Heiligabend in der Dankeskirche Halbe

Halbe

Heiligabend in der Dankeskirche

Die Halber können nun wieder in das frisch sanierte Gotteshaus. Einige Restarbeiten stehen noch aus, aber der Weihnachtsgottesdienst kann wie geplant stattfinden.

Im Frühjahr ist der gesamte Komplex eingerüstet worden, um Dach und Fassade sanieren zu können.
Quelle: Karen Grunow

Halbe Wenn am Montag die Halber um 15.30 Uhr zum weihnachtlichen Gottesdienst zu ihrer Kirche kommen, werden die Pforten des Gebäudes zum ersten Mal seit Monaten wieder weit geöffnet sein: Wie erhofft kann der Heiligabend in der in diesem Jahr umfangreich sanierten Dankeskirche stattfinden. Der zuständige Architekt Matthias Reckers war von Beginn an zuversichtlich, dass das klappen wird. Im April, gleich nach Ostern, waren die Gerüste für die Dach- und die Fassadensanierung aufgebaut worden. Nun strahlt der gesamte Komplex, zu dem auch das angegliederte evangelische Freizeitheim gehört, in sanftem Ockergelb.

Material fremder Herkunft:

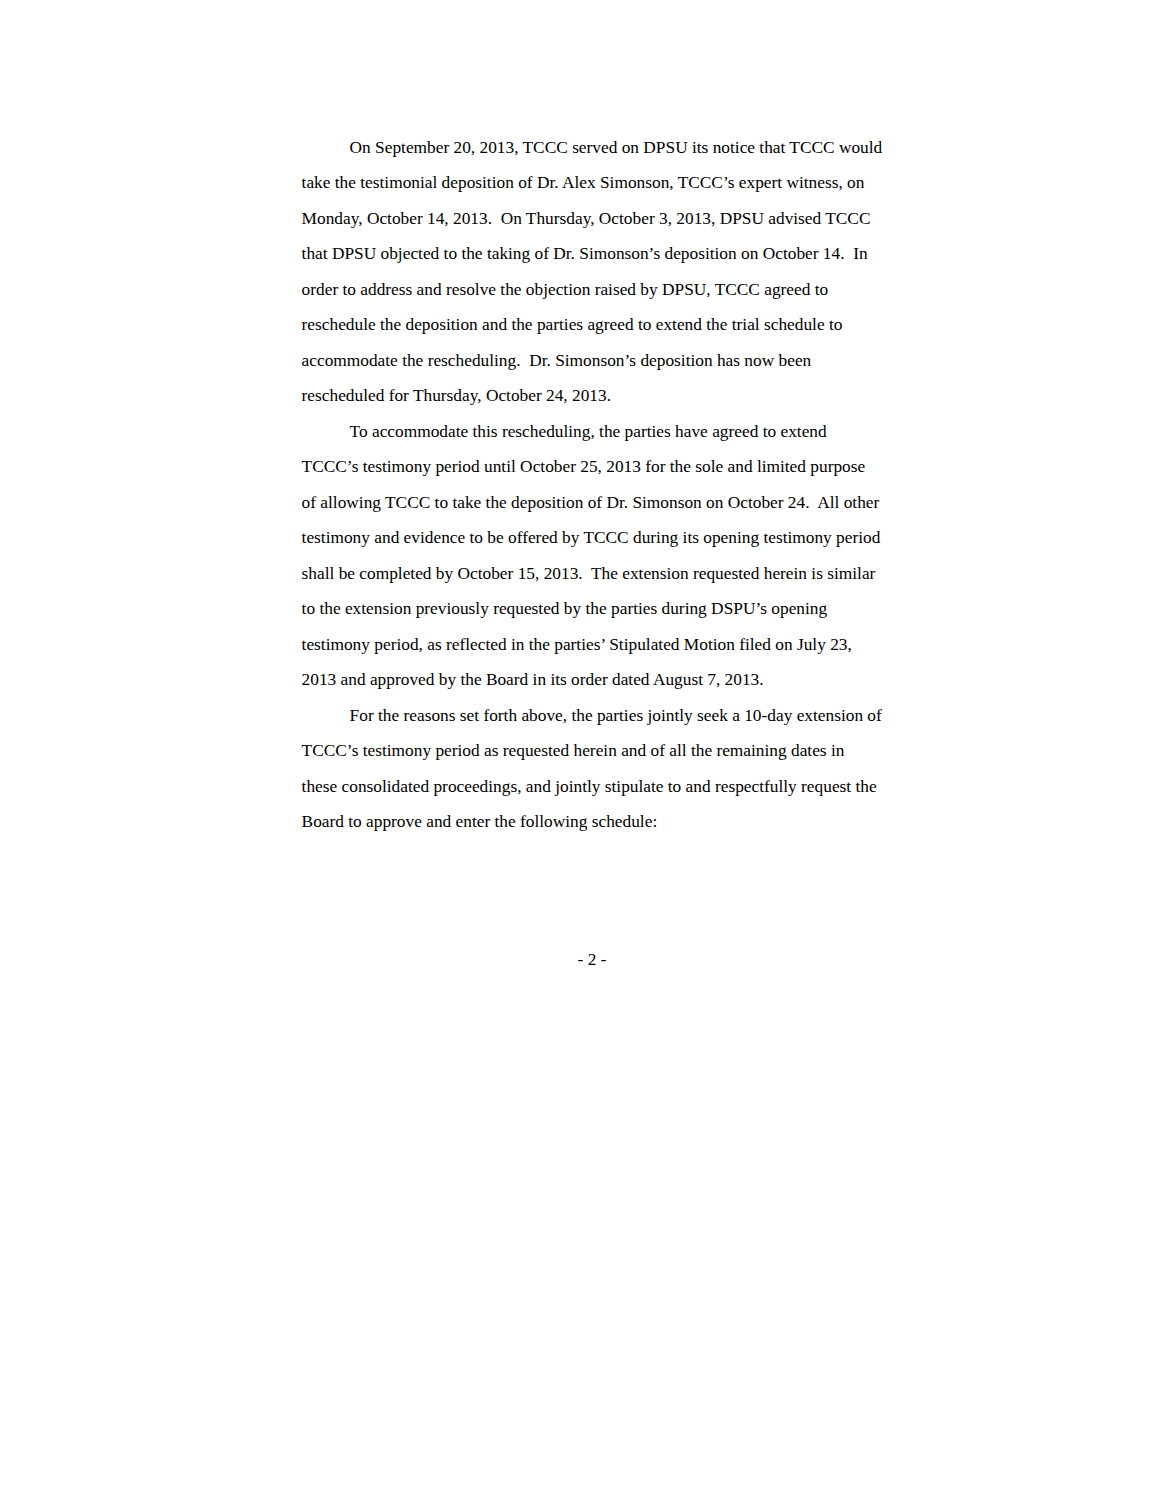On September 20, 2013, TCCC served on DPSU its notice that TCCC would take the testimonial deposition of Dr. Alex Simonson, TCCC’s expert witness, on Monday, October 14, 2013. On Thursday, October 3, 2013, DPSU advised TCCC that DPSU objected to the taking of Dr. Simonson’s deposition on October 14. In order to address and resolve the objection raised by DPSU, TCCC agreed to reschedule the deposition and the parties agreed to extend the trial schedule to accommodate the rescheduling. Dr. Simonson’s deposition has now been rescheduled for Thursday, October 24, 2013.
To accommodate this rescheduling, the parties have agreed to extend TCCC’s testimony period until October 25, 2013 for the sole and limited purpose of allowing TCCC to take the deposition of Dr. Simonson on October 24. All other testimony and evidence to be offered by TCCC during its opening testimony period shall be completed by October 15, 2013. The extension requested herein is similar to the extension previously requested by the parties during DSPU’s opening testimony period, as reflected in the parties’ Stipulated Motion filed on July 23, 2013 and approved by the Board in its order dated August 7, 2013.
For the reasons set forth above, the parties jointly seek a 10-day extension of TCCC’s testimony period as requested herein and of all the remaining dates in these consolidated proceedings, and jointly stipulate to and respectfully request the Board to approve and enter the following schedule:
- 2 -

Der Sockel aber ist noch nicht ganz fertig, auch im Inneren stehen noch ein paar Malerarbeiten an, die Orgel ist ebenfalls noch nicht wieder eingebaut. Wie Friedhelm Blumes vom Förderverein Dankeskirche berichtet, werde der offizielle Abschluss der Arbeiten dann im späteren Frühjahr gefeiert werden. Den regen Mitgliedern des Vereins ist es zu danken, dass das 1914 eingeweihte Gotteshaus saniert werden konnte; allein 530 000 Euro Fördermittel aus dem EU-Programm Leader konnten akquiriert werden.